Despite the Primakov cabinet’s “success” in winning a promise of new credits from the IMF, rumors in Moscow persist that the Kremlin is mulling over who will replace the prime minister. Several media have noted that earlier this week, when President Boris Yeltsin fired First Deputy Prime Minister Vadim Gustov and replaced him with Interior Minister Sergei Stepashin, he held a meeting in the Kremlin with Nikolai Aksenenko, Russia’s railroads minister. Aksenenko, while one the government’s more obscure top officials, is known to be a member of Yeltsin’s inner circle, and is rumored to be very close to Roman Abramov, the head of the Sibneft oil company, which is part of the business empire of former CIS executive secretary Boris Berezovsky. Yeltsin reportedly considered Aksenenko last year as a candidate to replace Viktor Chernomyrdin as prime minister.
In a sign that old-style Kremlinology is alive and well, one report today noted that Yeltsin recently awarded Aksenenko with a third-degree order for service to the Fatherland. “Serving governors and ministers traditionally receive this order as a present marking their 50th birthday or some other significant date,” the account read. “But, according to connoisseurs of the awards business, if the president is not favorably inclined toward the recipient, [he] gets a fourth-degree order, but if the president is favorably inclined, [the recipient] gets a third degree order. From this comes the conclusion that Yeltsin is favorably inclined toward Aksenenko. And if [Yeltsin] is favorably inclined, then he can appoint.”
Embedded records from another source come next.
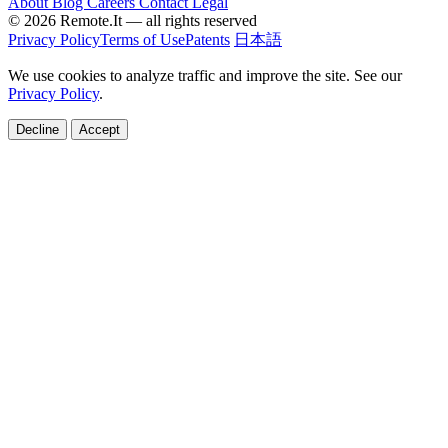
About
Blog
Careers
Contact
Legal
© 2026 Remote.It — all rights reserved
Privacy Policy
Terms of Use
Patents
日本語
We use cookies to analyze traffic and improve the site. See our
Privacy Policy
.
Decline
Accept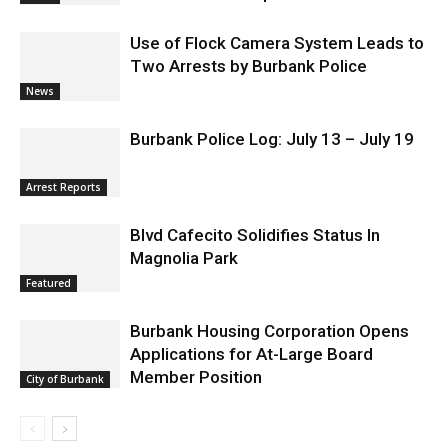
Use of Flock Camera System Leads to
Two Arrests by Burbank Police
News
Burbank Police Log: July 13 – July 19
Arrest Reports
Blvd Cafecito Solidifies Status In
Magnolia Park
Featured
Burbank Housing Corporation Opens
Applications for At-Large Board
Member Position
City of Burbank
The paper also said that–other than Aksenenko–the other likely candidates to replace Primakov are Sergei Stepashin, Viktor Chernomyrdin, Samara Governor Konstantin Titov and Kremlin administration chief Aleksandr Voloshin. Aksenenko’s advantage, it said, is that–having been in office for two years, under three premiers–he has proved himself to be “apolitical;” furthermore, he has not been dogged by rumors about “accounts in Switzerland” (Segodnya, April 30).